The motion had come from the Scottish Greens’ Mark Ruskell – to declare a nature emergency “and commit to an emergency response, reversing the decline and restoring nature to its former abundance and glory”. The debate that followed restricted speakers to four minutes each, so it is clear how seriously the motion was being taken. Politics and nature… oil and water.

‘Our greatest national asset’

Roseanna Cunningham, the secretary for the environment, climate change and land reform, responded by saying that “Scotland’s natural environment is our greatest national asset.” Yes it is, but then she added: “It provides the foundations on which our society and economy depend and improves our physical and mental health. It is also crucial to Scotland’s businesses, brand and reputation.”

Well, that is also true, but those are by-products of the natural environment, that’s what we can get out of it. But that’s not what the natural environment is for. The natural environment is for nature, and as Mr Ruskell said, nature is facing an emergency.

The environment secretary also said this: “Climate change and biodiversity are twin crises and must be tackled as such.”

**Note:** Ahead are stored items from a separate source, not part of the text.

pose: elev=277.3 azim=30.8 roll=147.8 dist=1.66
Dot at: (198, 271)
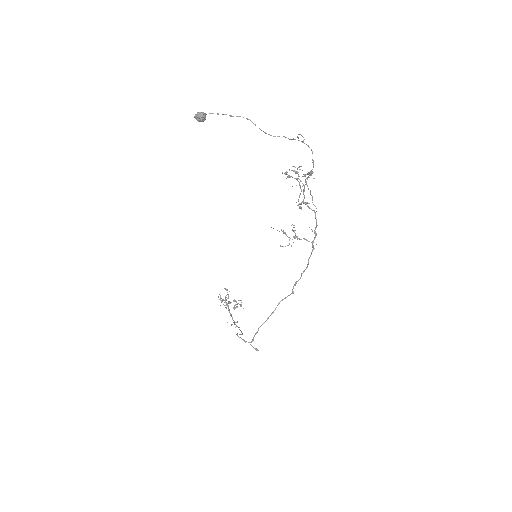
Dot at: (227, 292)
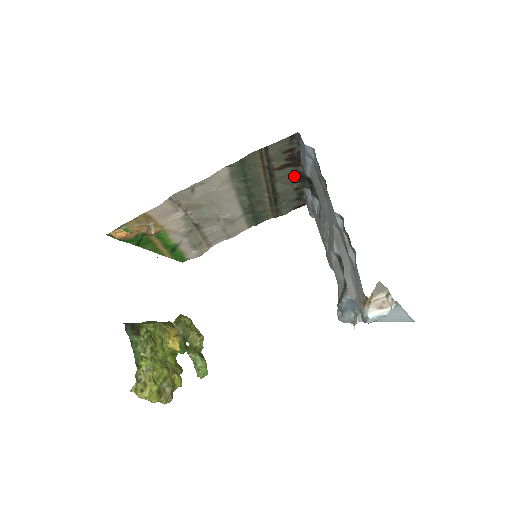
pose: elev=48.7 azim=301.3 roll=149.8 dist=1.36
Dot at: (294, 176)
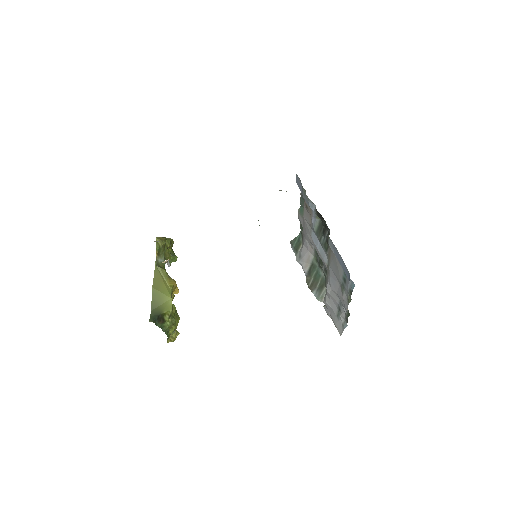
Dot at: occluded
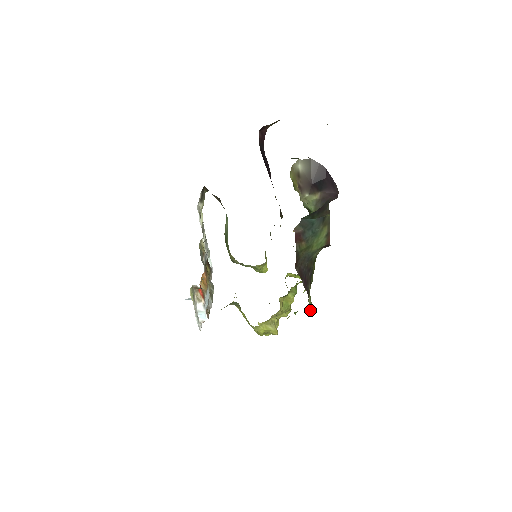
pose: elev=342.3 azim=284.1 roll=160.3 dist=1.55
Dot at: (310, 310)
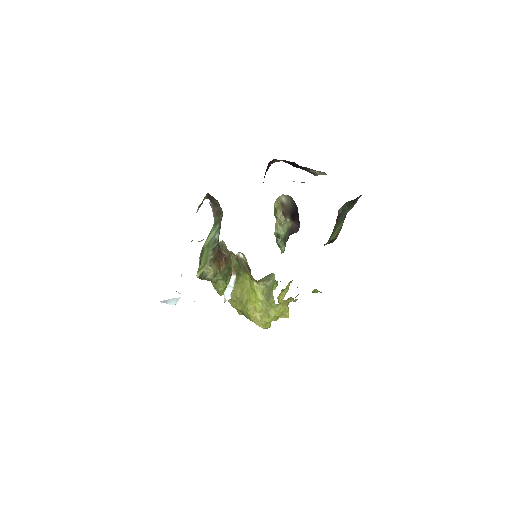
Dot at: occluded
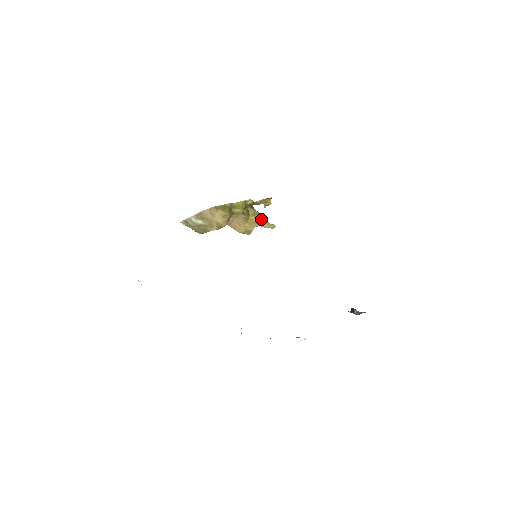
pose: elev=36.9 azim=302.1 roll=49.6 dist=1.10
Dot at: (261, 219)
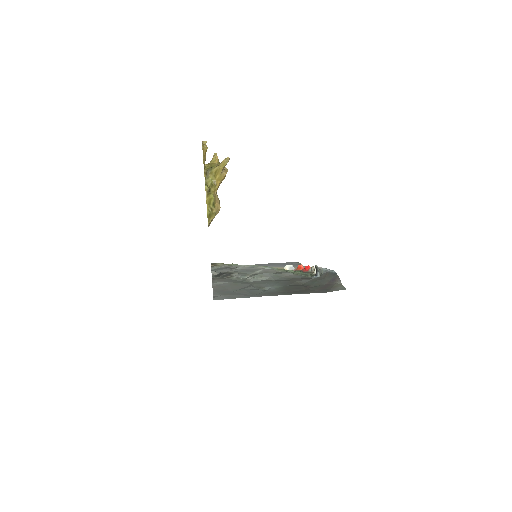
Dot at: (220, 170)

No, they are not twin crises. Climate change is a man-made crisis. Biodiversity is natural, it’s the number and diversity of distinct living species and their habitats, it’s all nature, it’s everything there is. Nothing is more important.

Nature is facing an emergency

Climate change needs to be reversed, obliterated. Biodiversity needs to be freed up. If you are the United Nations or the World Health Organisation, biodiversity means everything in the world. If you are the Scottish Government, it means everything – all nature – in Scotland. And whether you call it that or not, nature in Scotland is facing an emergency.

Climate change can only be reversed slowly, by dismantling the worst excesses of society and its relentless pursuit of and thirst for incessant economic growth at the expense of natural resources. Also known as nature. Tackling the emergency that threatens the very existence of many species in Scotland can start right now.

10 ways to fix it

Make a plan today and implement it tomorrow. Here are 10 suggestions:

Widespread expansion of native woodland.

The end of grouse moors and peat burning.

The restoration and expansion of every native natural habitat.

Legislation to protect at least half the landmass of Scotland for nature as first priority.

Legislation to insist on lower-intensity and more diverse farming that takes wildlife’s needs into account

National parks that care for the land, for nature, rather than exploiting them for tourism.

Stop the illegal killing of wildlife. It’s not climate change that kills hen harriers and eagles, kites and buzzards.

Save the wildcat by investing in its future and introducing animals from Europe (and stop calling it the Highland Tiger, it’s nothing of the kind).

Give beavers their head instead of shooting them and exporting them to England or anywhere else. Restore them to their historic territories. They are masters of creating, restoring and expanding wetland, mitigating flooding, and contributing immensely to biodiversity.

Reintroduce the wolf. It’s the key that unlocks everything else in nature. It’s in every other country in Europe and it belongs here, too.

Let nature move freely again

And yes, I know, politics doesn’t work that way. But none of these 10 proposals is difficult to put into practice, and they would assist the cause of biodiversity immeasurably. Climate change and its consequences require the endeavours of every parliament on Earth, but there is much we can do right now to give nature its head. And that is all we have to do. Restore the obstacles our species has put in nature’s path so nature can move freely.

We forget that we are nature ourselves. We are just one of nature’s species. But our society and the demands of its perceived economic needs, are destructive of nature. It is inevitable, therefore, that by harming nature we harm ourselves. Flooding, wildfires, heatwaves, snowless winters… they all compromise our wellbeing.

An opportunity was lost in the Scottish Parliament last week. The environment secretary described the motion as “overburdened”. But it’s nature that is overburdened, and the burden has been put there by us. The Scottish Parliament just made it a little bit heavier.

Politics and nature, they never mix well, do they?